So... Here i am a year later. I'm so rubbish at blog posts!
Don't get me wrong i love a party, always have, always will! All your mates together having a laugh, a drink or five and dancing into the early hours, fab. The hangovers however, are not so desirable. Lazy Sundays wasted lying like a beige couch potato, eating beige food and feeling... well, beige about the dreaded Monday that is going to be inevitably painful. Why? Why... do we do this to ourselves? I spend Monday to Friday living a super healthy active lifestyle and then on the weekend i drink loads of alcohol and eat my body weight in carbs.

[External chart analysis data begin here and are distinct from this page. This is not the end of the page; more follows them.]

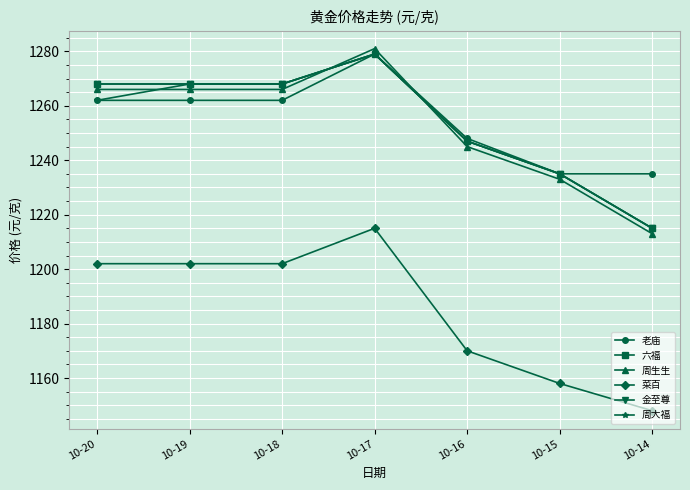

Does the chart have visible grid lines?

Yes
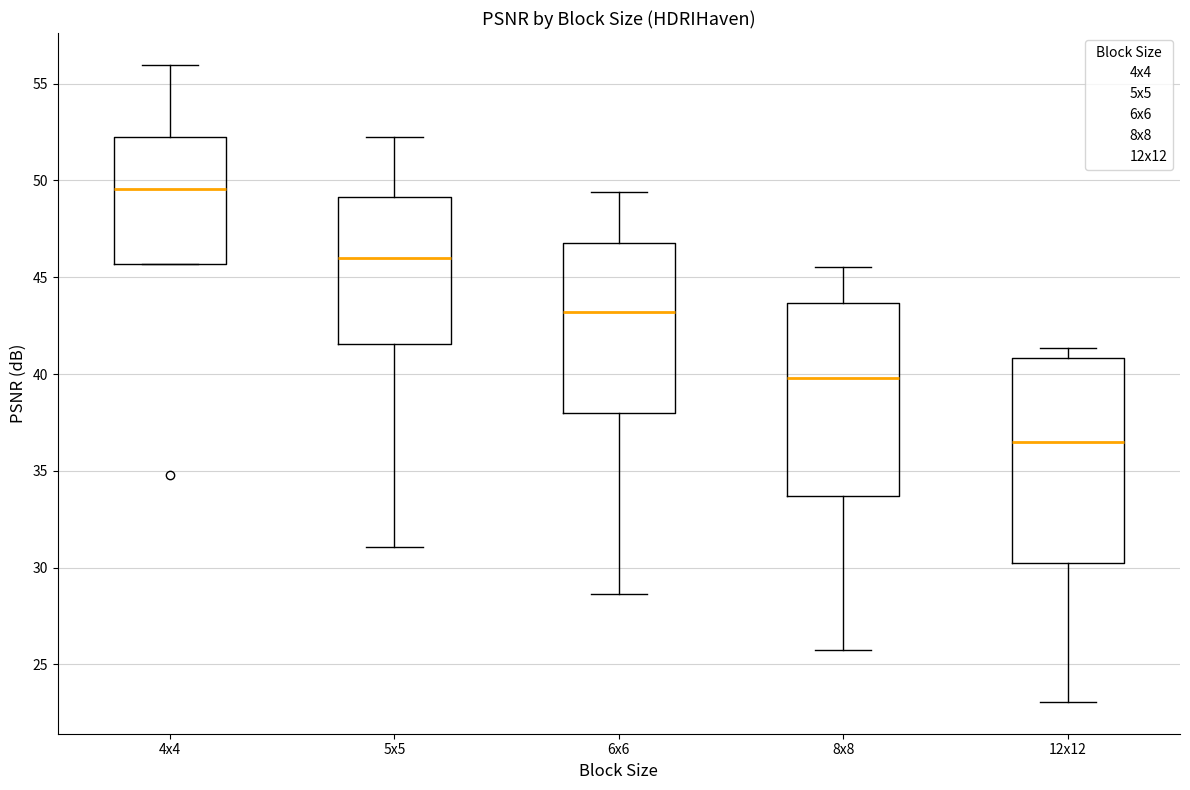

Which box is the tallest, from its lower edge to its upper edge?

12x12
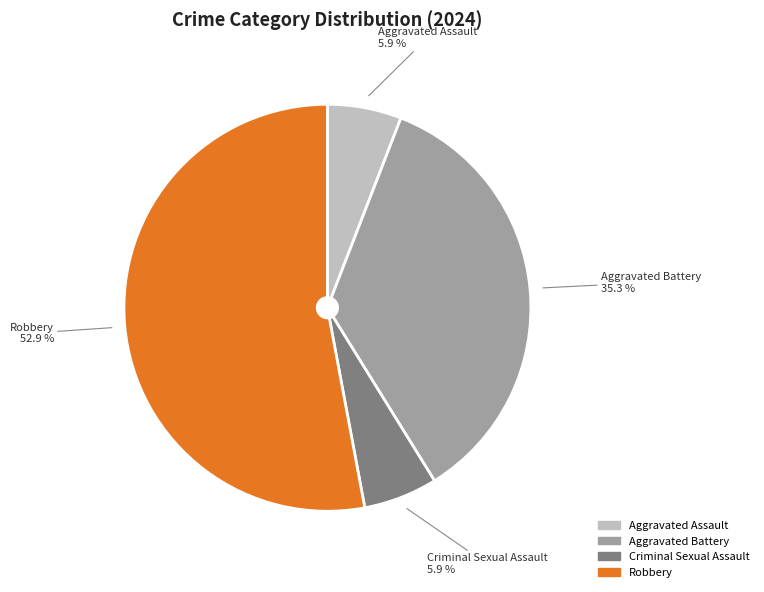

How many slices are in this pie chart?

4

So here goes- I'm detoxing! 3 weeks sober today, and i plan to go for it until Christmas. I want my insides to feel clean and pure and i want my Sundays to be colourful, and Mondays to be fabulous! I've never actually done a proper detox, only for maybe a weekend or two. What's scary is that if i think about it since the age of "cough" 18 of course... i have drank. If google is correct binge drinking is "the consumption of an excessive amount of alcohol in a short period of time." Surely were all guilty then? Most weekends? Without sounding like an absolute alcoholic (i don't actually have a problem) basically for a decade i have been binge drinking most weekends, along with most of the population of 18-30 year olds, ouch! Not to mention the money spent on partying-that's a lot of booze, a lot of beige Sundays and a whole lotta hangovers.
Here's to having a larfff without the booze and doing something because I want to do it. Not for anyone else or for a pat on the back, but purely to test my own self control, commitment and will-power. They say- healthy mind, healthy body. Let's see if being sober really does have a big effect on how i feel inside.